TESTO DI PARTENZA:
In un clima di tutti contro tutti in cui si sono distinti i seguaci di Tarcisio Bertone e quelli di Camillo Ruini, gli uomini del cerchio magico di Francesco e quello che resta dei “piemontesi”, il gruppetto capeggiato dall’ex segretario di Stato Angelo Sodano. Al netto dei complottisti che disegnano Spectre internazionali che attentano al pontificato, la causa principale dello scompiglio di questi ultimi giorni va cercata all’interno del caos (o «inquietudine», come ha detto il papa a Firenze) che le novità di Francesco ha scatenato all’ombra del Cupolone.

DATI MOSTRATI:
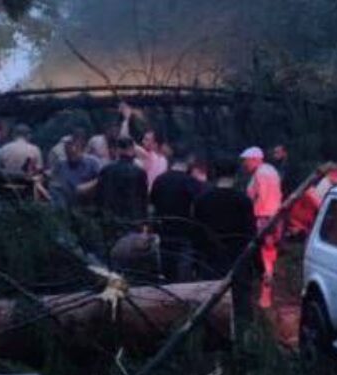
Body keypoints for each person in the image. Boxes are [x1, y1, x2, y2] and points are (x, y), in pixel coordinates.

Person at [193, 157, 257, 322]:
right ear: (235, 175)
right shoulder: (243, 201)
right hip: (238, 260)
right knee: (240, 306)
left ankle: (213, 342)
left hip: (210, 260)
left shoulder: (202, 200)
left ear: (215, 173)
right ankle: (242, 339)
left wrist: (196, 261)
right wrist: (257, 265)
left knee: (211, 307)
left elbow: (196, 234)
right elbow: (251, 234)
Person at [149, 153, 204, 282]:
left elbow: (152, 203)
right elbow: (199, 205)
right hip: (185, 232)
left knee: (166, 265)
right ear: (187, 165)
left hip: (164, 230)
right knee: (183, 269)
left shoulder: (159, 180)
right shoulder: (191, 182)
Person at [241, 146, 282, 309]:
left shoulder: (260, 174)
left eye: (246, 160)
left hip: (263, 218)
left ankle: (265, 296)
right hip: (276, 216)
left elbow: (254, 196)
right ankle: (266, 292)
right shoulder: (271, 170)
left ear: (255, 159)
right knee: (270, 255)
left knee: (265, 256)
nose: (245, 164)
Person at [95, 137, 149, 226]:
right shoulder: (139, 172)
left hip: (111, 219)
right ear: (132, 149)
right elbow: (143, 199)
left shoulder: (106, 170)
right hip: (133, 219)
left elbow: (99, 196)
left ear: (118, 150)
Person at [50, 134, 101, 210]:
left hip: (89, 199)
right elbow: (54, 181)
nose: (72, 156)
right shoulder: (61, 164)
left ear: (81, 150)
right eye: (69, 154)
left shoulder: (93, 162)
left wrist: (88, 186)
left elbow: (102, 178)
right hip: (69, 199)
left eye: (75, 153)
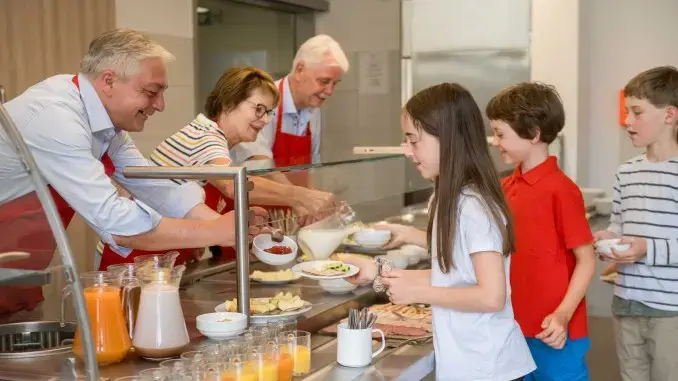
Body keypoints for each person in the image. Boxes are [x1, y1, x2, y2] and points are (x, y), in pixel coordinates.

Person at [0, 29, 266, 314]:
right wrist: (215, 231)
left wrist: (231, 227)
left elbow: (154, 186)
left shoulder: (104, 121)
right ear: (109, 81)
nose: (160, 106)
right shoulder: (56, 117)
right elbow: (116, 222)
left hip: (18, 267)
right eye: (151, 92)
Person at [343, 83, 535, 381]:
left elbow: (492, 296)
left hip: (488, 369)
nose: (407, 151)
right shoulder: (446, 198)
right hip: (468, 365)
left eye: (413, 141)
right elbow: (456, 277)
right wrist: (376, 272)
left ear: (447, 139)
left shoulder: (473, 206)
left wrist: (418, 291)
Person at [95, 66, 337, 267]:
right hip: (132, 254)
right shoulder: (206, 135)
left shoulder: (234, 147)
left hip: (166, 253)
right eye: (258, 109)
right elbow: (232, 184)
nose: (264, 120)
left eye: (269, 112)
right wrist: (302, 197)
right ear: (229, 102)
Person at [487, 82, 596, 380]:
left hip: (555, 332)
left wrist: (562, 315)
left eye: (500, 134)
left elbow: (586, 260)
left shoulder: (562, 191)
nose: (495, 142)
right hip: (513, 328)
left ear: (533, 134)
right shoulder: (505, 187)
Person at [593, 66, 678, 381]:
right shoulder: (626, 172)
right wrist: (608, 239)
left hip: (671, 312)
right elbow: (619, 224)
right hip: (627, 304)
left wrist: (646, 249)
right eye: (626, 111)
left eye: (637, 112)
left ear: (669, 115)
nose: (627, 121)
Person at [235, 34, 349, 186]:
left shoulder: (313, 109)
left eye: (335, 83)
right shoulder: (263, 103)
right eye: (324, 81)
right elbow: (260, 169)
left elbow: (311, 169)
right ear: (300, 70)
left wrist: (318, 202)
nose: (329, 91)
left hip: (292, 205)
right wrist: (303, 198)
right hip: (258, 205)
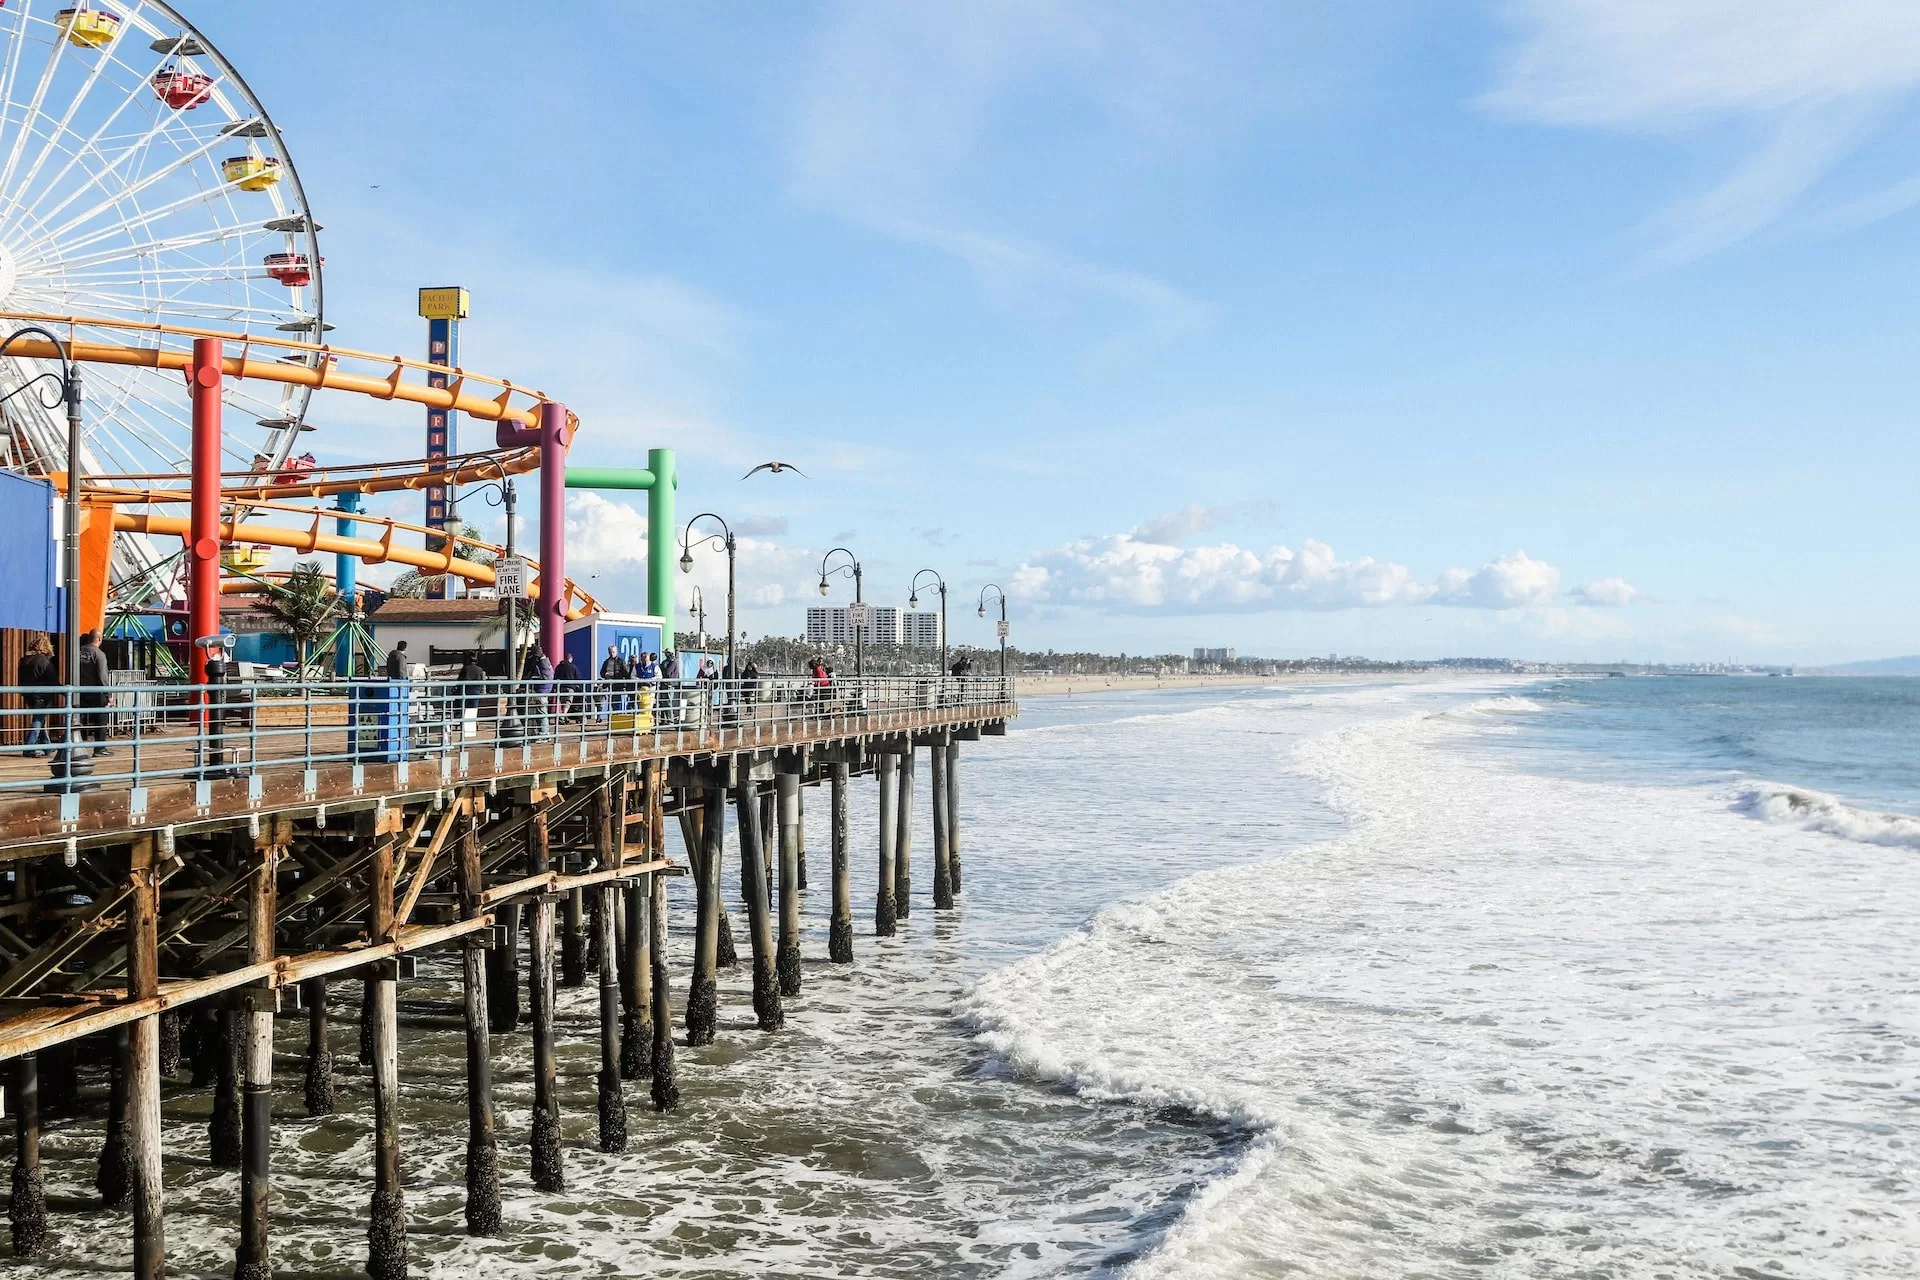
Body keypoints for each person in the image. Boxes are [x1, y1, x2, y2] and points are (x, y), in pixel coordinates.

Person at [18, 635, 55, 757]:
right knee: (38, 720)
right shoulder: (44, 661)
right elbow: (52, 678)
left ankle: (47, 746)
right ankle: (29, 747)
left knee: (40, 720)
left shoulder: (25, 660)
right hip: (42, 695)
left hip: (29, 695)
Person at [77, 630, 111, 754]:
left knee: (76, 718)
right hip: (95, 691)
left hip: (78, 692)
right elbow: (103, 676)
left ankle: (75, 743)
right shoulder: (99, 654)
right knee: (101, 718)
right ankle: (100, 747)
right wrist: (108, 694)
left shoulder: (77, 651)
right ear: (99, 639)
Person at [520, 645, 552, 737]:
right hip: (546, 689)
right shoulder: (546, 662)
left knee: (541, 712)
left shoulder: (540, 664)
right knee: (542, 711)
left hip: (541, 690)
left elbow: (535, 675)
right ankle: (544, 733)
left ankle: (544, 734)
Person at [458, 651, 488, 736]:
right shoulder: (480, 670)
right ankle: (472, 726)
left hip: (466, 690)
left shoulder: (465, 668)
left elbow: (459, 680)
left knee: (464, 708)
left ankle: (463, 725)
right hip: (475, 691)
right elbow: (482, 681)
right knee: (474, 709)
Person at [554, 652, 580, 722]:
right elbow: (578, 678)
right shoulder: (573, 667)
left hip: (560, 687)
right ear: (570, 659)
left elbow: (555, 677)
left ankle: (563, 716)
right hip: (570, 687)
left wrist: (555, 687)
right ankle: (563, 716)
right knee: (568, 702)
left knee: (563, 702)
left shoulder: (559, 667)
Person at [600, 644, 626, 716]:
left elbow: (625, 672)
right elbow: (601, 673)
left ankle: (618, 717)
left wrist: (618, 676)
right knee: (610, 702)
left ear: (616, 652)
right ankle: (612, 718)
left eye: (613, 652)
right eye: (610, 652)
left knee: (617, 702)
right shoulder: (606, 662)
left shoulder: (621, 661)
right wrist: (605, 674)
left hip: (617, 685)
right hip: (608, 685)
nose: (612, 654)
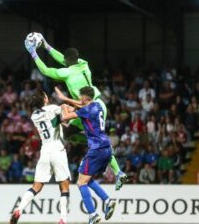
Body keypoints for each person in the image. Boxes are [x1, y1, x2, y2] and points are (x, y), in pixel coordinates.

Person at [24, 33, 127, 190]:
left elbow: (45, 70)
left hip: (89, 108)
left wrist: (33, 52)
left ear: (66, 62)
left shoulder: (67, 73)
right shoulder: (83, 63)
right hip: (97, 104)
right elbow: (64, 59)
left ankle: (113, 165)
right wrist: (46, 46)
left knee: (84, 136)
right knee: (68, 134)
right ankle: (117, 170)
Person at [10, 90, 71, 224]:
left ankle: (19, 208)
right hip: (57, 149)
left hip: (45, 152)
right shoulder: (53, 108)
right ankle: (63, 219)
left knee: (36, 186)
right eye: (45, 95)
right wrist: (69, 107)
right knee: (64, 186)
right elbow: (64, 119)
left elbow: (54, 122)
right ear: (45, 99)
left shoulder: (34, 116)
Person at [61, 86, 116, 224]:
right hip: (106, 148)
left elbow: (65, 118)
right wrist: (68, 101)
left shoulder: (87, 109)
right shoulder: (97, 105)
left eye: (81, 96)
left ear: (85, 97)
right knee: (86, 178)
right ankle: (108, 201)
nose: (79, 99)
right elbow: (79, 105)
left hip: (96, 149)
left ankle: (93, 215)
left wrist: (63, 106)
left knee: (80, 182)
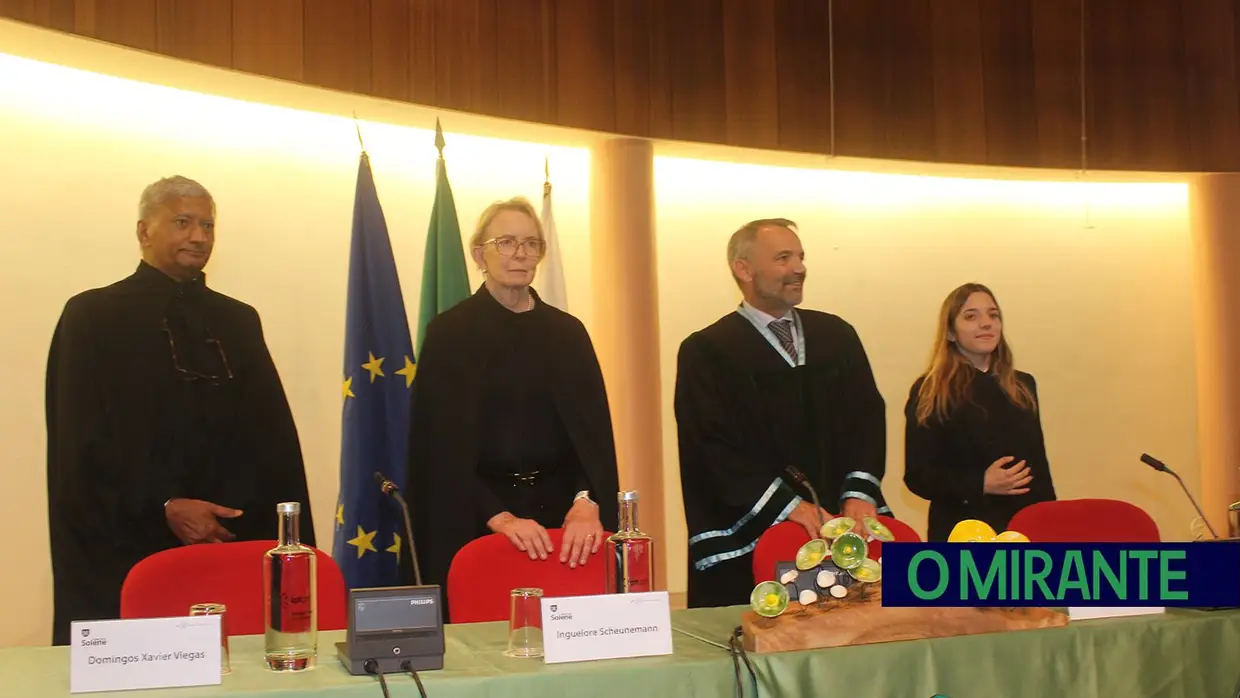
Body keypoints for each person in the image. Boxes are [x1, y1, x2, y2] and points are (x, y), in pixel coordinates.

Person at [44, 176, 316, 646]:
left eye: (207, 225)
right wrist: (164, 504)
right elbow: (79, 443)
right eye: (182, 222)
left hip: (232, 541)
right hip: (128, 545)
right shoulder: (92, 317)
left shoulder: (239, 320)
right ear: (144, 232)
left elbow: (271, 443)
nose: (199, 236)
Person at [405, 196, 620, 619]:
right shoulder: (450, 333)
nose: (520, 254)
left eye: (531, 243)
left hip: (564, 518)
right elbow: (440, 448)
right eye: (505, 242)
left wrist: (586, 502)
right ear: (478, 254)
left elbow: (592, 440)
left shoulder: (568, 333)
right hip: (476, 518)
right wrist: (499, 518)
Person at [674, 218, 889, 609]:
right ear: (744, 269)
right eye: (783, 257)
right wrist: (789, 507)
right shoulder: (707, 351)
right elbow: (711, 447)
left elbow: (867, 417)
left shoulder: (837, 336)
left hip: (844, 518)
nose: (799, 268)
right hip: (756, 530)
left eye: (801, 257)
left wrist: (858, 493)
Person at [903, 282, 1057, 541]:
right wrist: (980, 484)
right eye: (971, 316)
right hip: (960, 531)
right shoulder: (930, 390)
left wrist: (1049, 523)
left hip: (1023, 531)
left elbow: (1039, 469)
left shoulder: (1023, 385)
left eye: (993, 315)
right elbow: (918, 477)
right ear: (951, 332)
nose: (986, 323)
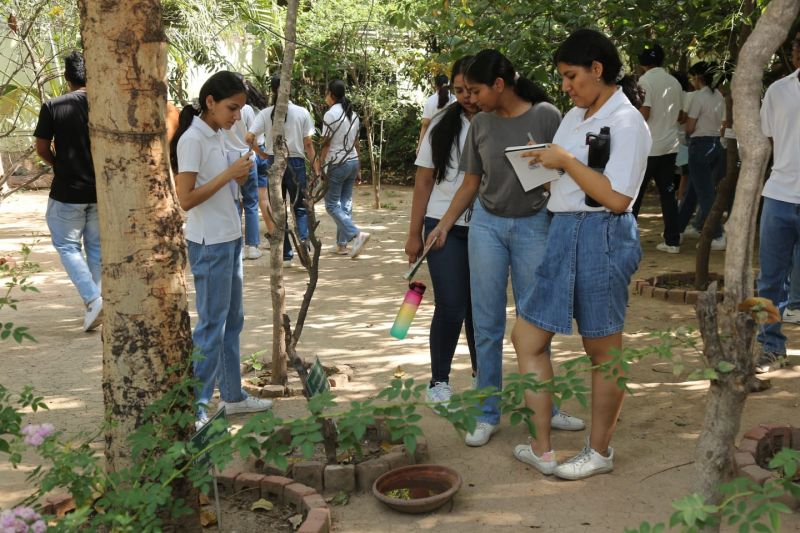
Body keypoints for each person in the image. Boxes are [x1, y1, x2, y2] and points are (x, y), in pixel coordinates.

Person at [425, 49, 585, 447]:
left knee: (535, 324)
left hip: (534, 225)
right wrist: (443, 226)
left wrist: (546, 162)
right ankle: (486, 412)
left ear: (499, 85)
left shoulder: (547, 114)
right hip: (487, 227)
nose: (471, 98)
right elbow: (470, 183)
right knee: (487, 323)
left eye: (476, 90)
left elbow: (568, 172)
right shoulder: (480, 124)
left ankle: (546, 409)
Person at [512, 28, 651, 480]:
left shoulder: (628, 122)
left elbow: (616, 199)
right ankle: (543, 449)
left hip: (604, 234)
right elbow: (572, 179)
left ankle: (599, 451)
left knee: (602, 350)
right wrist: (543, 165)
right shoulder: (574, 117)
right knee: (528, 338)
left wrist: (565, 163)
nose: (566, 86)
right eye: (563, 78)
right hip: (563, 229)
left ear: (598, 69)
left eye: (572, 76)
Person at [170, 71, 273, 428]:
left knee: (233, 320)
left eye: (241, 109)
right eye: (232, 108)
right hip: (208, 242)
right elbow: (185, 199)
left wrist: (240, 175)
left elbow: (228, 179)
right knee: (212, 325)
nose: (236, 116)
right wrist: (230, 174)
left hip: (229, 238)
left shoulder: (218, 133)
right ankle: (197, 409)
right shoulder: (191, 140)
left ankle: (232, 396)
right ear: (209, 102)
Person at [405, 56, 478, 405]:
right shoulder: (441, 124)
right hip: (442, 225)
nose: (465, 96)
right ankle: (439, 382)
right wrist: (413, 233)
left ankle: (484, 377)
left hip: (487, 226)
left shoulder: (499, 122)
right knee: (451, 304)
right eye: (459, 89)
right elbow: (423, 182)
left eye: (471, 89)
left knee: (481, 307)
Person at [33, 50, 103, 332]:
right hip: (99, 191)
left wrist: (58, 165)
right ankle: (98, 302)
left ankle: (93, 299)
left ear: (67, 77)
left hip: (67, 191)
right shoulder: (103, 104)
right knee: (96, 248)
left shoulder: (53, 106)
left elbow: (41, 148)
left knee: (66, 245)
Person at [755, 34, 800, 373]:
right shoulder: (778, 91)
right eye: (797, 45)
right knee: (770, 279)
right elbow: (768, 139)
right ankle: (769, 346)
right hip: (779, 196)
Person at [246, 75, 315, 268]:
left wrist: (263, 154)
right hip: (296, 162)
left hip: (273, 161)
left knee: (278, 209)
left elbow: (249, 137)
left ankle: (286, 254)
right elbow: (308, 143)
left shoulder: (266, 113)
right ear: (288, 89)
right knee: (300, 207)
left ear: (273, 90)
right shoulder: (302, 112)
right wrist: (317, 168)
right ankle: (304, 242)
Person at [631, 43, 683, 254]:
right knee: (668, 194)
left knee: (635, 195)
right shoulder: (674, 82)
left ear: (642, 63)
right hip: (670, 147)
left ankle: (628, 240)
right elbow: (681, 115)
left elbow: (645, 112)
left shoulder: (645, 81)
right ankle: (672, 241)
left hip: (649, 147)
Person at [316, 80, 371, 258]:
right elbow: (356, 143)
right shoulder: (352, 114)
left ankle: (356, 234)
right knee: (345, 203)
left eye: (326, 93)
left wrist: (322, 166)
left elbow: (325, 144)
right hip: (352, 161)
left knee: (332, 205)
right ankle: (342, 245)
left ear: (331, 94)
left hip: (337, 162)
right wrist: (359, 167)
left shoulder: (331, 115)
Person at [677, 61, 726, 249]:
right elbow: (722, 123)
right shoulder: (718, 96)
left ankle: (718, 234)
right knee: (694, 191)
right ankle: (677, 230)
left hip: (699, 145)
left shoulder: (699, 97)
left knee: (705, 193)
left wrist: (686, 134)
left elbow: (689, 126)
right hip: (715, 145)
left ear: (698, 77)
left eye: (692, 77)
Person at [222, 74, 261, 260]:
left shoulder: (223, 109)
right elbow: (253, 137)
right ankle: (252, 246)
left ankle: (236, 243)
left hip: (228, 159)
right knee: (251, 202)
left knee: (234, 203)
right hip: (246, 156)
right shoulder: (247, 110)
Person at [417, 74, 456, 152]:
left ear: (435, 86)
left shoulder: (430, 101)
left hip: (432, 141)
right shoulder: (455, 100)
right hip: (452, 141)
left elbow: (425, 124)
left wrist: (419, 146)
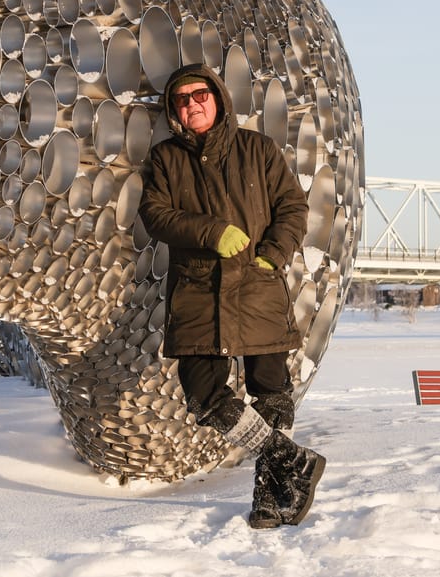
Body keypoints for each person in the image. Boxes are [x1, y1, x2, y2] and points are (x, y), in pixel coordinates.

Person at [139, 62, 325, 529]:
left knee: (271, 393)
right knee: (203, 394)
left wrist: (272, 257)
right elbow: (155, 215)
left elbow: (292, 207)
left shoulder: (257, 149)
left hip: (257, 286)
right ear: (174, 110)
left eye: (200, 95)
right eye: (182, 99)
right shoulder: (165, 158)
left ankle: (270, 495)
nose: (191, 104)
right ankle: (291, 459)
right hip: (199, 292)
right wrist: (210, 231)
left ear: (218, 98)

I TUOI COMPITI:
a) Trasforma in un breve elenco il paragrafo del testo sulle fazioni vaticane che comincia con «In un clima di tutti contro tutti», conservandone i fatti principali.
b) Riscrivi il passo del testo sulle fazioni vaticane che va da "In un clima" fino a "all’ombra del Cupolone.", mettendo "Vaticano" al posto di "Cupolone".

SOLUZIONI:
a)
- Il clima è di tutti contro tutti.
- In questo clima si sono distinti i seguaci di Tarcisio Bertone e quelli di Camillo Ruini, il cerchio magico di Francesco e quello che resta dei “piemontesi”, il gruppetto guidato dall’ex segretario di Stato Angelo Sodano.
- Lasciando da parte i complottisti che parlano di Spectre internazionali contro il pontificato, la causa principale dello scompiglio degli ultimi giorni è il caos (o «inquietudine», come l’ha chiamato il papa a Firenze) scatenato all’ombra del Cupolone dalle novità di Francesco.

b)
In un clima di tutti contro tutti in cui si sono distinti i seguaci di Tarcisio Bertone e quelli di Camillo Ruini, gli uomini del cerchio magico di Francesco e quello che resta dei “piemontesi”, il gruppetto capeggiato dall’ex segretario di Stato Angelo Sodano. Al netto dei complottisti che disegnano Spectre internazionali che attentano al pontificato, la causa principale dello scompiglio di questi ultimi giorni va cercata all’interno del caos (o «inquietudine», come ha detto il papa a Firenze) che le novità di Francesco ha scatenato all’ombra del Vaticano.